Let $f:X\to Y$ be a map between first countable Hausdorff spaces s.t. $f^{-1}(K)$ is compact, for all compact $K\subset Y$. Show that $f$ is closed.

Question

Let $f:X\to Y$ be a map between first countable Hausdorff spaces for which $f^{-1}(K)$ is compact, for all compact $K\subseteq Y$. Show that $f$ is a closed map.

My attempt:

Let $F\subseteq X$ be closed in $X$. I want to show that $Y\backslash f(F)$ is open in $Y$. Take $y\in Y\backslash f(F)$, then $\forall z\in f(F)\subseteq Y: z\ne y. $ Since $Y$ is Hausdorff, there exist $U_z, V_z \in \tau_Y$ such that $z\in U_z, y\in V_z, U_z \cap V_z =\emptyset$ (as this holds for all $z\in f(F)$, we will specify this $z$-dependency when writing down the Hausdorff sets). Now, I believe that $$ Y\backslash f(F) = \bigcup_{z\in f(F)} V_z \in \tau_Y.$$ Proof of the equality: Let $y\in Y\backslash f(F)$, then $y\in V_w$ for some $w\in f(F)$ because $Y$ is Hausdorff and $y\ne w$, which proves the $\subseteq$-inclusion. Now let $y$ be an element of the union, then there is some $z\in f(F)$ for which $y\in V_z\subseteq Y$. It remains to show that $y$ cannot be an element of $f(F)$. Suppose it is, then $V_z \cap f(F)\ne \emptyset$. Note that $U_z\cap f(F)$ is an open neighborhood of $z$ (in $f(F)$), for which the intersection with $V_z$ is empty (as $V_z$ and $U_z$ are disjoint, Hausdorff). Now, I'm stuck. I can't find an argument to show that this assumption will result in a contradiction. I haven't used the first countability and the compactness property of $f$ yet, but I can't find a good application for them.

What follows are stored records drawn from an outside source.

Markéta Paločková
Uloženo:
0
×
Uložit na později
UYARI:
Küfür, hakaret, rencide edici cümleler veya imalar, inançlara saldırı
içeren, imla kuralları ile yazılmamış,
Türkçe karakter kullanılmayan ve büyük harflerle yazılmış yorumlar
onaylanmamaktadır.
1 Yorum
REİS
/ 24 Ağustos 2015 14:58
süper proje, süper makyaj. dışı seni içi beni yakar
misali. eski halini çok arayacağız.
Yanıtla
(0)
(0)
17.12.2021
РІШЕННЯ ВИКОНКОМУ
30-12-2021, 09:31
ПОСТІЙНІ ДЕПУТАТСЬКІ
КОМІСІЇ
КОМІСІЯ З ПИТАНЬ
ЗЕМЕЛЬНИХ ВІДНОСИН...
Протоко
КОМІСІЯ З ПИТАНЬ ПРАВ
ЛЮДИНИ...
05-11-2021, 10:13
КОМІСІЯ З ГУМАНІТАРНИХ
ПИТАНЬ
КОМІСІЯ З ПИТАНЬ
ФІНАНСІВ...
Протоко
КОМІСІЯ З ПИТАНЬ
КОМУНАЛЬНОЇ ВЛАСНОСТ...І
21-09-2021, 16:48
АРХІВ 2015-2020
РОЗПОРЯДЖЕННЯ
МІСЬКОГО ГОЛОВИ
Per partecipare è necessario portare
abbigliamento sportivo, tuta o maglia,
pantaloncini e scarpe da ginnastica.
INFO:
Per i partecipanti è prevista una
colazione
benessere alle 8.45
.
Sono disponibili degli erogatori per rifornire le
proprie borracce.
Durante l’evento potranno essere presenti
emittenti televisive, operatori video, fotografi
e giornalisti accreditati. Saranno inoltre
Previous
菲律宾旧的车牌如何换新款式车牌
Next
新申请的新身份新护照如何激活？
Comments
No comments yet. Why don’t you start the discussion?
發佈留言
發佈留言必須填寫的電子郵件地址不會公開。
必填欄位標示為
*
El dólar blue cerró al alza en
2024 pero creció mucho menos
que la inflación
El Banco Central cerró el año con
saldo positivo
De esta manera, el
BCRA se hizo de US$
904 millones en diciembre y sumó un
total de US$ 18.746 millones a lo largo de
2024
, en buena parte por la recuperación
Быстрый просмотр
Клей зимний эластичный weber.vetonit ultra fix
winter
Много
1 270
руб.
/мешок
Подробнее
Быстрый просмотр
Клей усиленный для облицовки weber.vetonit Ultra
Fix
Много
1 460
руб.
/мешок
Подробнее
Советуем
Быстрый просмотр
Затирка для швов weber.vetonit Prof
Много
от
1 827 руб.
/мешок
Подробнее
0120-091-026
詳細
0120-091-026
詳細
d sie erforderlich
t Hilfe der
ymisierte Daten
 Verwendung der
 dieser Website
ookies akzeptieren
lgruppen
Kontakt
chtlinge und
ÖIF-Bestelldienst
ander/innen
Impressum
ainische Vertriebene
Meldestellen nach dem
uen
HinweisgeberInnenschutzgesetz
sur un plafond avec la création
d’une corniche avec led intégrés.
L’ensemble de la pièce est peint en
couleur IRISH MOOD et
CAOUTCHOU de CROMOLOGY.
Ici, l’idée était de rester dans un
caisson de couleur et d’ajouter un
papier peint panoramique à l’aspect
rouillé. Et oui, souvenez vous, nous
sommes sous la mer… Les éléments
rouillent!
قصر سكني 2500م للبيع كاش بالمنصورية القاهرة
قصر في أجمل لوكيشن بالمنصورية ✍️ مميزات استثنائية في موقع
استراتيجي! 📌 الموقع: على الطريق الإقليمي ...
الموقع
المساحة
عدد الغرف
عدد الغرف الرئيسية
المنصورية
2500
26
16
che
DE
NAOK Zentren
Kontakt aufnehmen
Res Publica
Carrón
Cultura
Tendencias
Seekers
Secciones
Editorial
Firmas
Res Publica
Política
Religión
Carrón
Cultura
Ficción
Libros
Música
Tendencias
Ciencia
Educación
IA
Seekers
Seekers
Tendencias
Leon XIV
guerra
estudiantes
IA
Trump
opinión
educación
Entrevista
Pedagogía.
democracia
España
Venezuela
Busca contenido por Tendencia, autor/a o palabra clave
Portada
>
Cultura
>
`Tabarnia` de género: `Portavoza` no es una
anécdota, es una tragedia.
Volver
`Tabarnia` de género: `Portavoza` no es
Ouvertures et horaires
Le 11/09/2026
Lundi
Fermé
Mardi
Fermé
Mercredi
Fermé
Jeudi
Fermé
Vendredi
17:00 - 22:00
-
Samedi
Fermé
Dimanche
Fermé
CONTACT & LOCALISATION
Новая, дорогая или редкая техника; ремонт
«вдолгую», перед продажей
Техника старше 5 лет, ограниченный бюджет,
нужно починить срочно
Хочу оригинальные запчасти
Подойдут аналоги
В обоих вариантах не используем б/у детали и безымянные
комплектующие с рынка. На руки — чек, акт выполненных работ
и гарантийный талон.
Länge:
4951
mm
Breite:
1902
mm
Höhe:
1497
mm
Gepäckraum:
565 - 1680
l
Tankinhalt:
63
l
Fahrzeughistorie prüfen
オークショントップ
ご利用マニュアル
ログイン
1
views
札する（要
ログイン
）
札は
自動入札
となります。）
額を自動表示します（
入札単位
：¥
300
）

I would like to know if my approach is correct, if so, how to finish the proof?

Thanks.

Answer 1

A correction of Sahiba's answer:

Suppose $F$ is closed and let $y \in \overline{f[F]}$. As $Y$ is first countable there is a sequence $y_n \in f[F]$ such that $y_n \to y$ in $Y$.

Then $K=\{y_n: n \in \Bbb N\} \cup \{y\}$ is compact (in any open cover some element covers $y$, and thus almost all $y_n$, by convergence, etc.). This holds in any space. Write $y_n = f(x_n), x_n \in F$.

Then $f^{-1}[K]$ is compact by assumption and so $(x_n)_n \subseteq f^{-1}[K]$ has a convergent subsequence $(x_{n_k})_k$ convergent to $x \in f^{-1}[K]$. (In $X$ compactness and sequential compactness are equivalent.) As $F$ is closed and all $x_n \in F$ we have that $x \in F$.

By continuity $y_{n_k}= f(x_{n_k}) \to f(x) \in f[F]$ but also $y_{n_k} \to y$ and so by Hausdorffness of $Y$ (this is where we use it) $y=f(x)$ so $y \in f[F]$. This shows that $f[F]$ is closed.

Answer 2

As mentioned in the comments, the $\subseteq$ inclusion need not be true. Moreover, you only used the Hausdorff property in your attempt which is in general not sufficient as illustrated by Eric Wofsey.

Proof: Suppose $f(F)$ is not closed, then there exists $y \in \overline{f(F)}\setminus f(F).$ Thus there exists a sequence $(y_n)$ in $f(F)$ such that $y_n \to y.$ Then $B=\{y_n:n \in \mathbb{N}\}\cup \{y\}$ is compact which gives $f^{-1}(B)$ is compact. Choose $x_n \in f^{-1}\{y_n\}\subseteq F.$ Then $x_n$ has a convergent subsequence $x_{n_k} \to x,$ say. Moreover $f \in F$ since $F$ is closed. So $$y=\lim f(x_{n_k})=f(x)\in f(F),$$ which is a contradiction.